AIM:
Pick out and copy every line in the records that contains the string "barcode", treating uppercase and lowercase as different.

PROVIDED DATA:

□ □ □ □

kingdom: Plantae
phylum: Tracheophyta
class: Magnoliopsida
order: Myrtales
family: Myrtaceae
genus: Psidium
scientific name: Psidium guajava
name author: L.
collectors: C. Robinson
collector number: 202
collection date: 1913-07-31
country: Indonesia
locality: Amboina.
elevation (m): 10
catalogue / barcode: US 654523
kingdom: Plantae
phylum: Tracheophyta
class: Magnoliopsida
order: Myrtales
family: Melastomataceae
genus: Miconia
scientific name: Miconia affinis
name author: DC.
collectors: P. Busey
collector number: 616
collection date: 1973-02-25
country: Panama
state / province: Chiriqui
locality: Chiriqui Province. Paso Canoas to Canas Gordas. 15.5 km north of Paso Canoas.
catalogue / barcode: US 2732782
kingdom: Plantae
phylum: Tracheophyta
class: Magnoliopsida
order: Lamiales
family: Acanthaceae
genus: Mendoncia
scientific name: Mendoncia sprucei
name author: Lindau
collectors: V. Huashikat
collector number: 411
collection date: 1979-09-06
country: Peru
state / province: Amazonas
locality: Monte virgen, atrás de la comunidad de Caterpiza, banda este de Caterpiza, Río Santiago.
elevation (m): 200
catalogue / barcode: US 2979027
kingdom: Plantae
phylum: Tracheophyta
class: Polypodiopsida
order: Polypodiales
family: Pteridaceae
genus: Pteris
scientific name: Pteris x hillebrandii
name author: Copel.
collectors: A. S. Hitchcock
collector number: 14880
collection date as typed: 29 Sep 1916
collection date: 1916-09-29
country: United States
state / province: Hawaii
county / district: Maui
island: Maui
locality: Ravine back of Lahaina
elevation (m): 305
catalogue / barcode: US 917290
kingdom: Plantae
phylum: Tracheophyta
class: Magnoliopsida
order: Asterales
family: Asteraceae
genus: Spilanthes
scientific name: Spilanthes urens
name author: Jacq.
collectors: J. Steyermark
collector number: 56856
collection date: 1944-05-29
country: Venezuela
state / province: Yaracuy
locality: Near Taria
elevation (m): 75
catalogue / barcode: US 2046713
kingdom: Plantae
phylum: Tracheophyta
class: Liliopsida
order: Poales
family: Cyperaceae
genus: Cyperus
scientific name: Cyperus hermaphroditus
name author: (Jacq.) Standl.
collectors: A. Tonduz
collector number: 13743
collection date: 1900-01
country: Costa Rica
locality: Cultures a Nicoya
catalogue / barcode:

□ □ □ □

CORRECT RESULT:
catalogue / barcode: US 654523
catalogue / barcode: US 2732782
catalogue / barcode: US 2979027
catalogue / barcode: US 917290
catalogue / barcode: US 2046713
catalogue / barcode:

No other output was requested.